We have come to an embarrassing feature in Kant's thought. Although contemporary Kant scholars have found modifying and tempering clauses in his stereotypes, he was -- by our lights -- a racist and a sexist. He thought men are capable of rational morality, and while he acknowledged that their maxims need to be complemented by women's affectional sensitivity, he believed that the range of women's moral capacities is limited. Strictly speaking, they are not citizens; and while they are morally obliged to obey the law, to keep promises and to fulfill their obligations to their families, they are to remain subject to the judgment of their fathers and husbands. What seems worse to a contemporary moral sensibility, Kant gave no signs of thinking that these features of the species were in any way an impediment to his progressivist moral program. The natural moral development of the species (as such) does not ensure the full moral development of every individual nor, for that matter, any particular group of individuals.

This scholarly edition of Kant essays on human nature is the fifteenth volume to appear in the Cambridge Edition of the Work of Immanuel Kant. The translators -- Mary Gregory, Paul Guyer, Robert Louden, Holly Wilson, Allen Wood, Günter Zöller and Arnulf Zweig -- have tried to minimize interpretation, preserving literalness as much as possible. Although the standard of the translations seems uniformly high, the attempt to preserve the structure of Kant's paragraphs and sentences has meant that some essays seem wooden and awkward. There is a wealth of notes: Kant's own annotations are carefully distinguished from the editors' linguistic and informal explanatory notes.
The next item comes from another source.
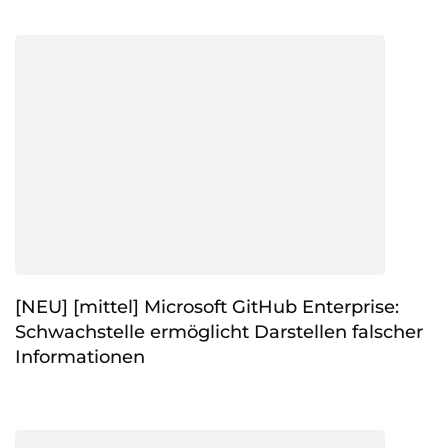
[NEU] [mittel] Microsoft GitHub Enterprise:
Schwachstelle ermöglicht Darstellen falscher
Informationen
Because of its prohibitive cost, and because readable translations of the most important of these essays are available elsewhere, this book -- like many other Cambridge University Press volumes -- is likely to be used primarily by scholars working in major libraries.

[1] See "History as Philosophy," the Preface of Kant's Idea for a Universal History, ed. Amelie Rorty and James Schmidt (Cambridge: Cambridge University Press, 2009).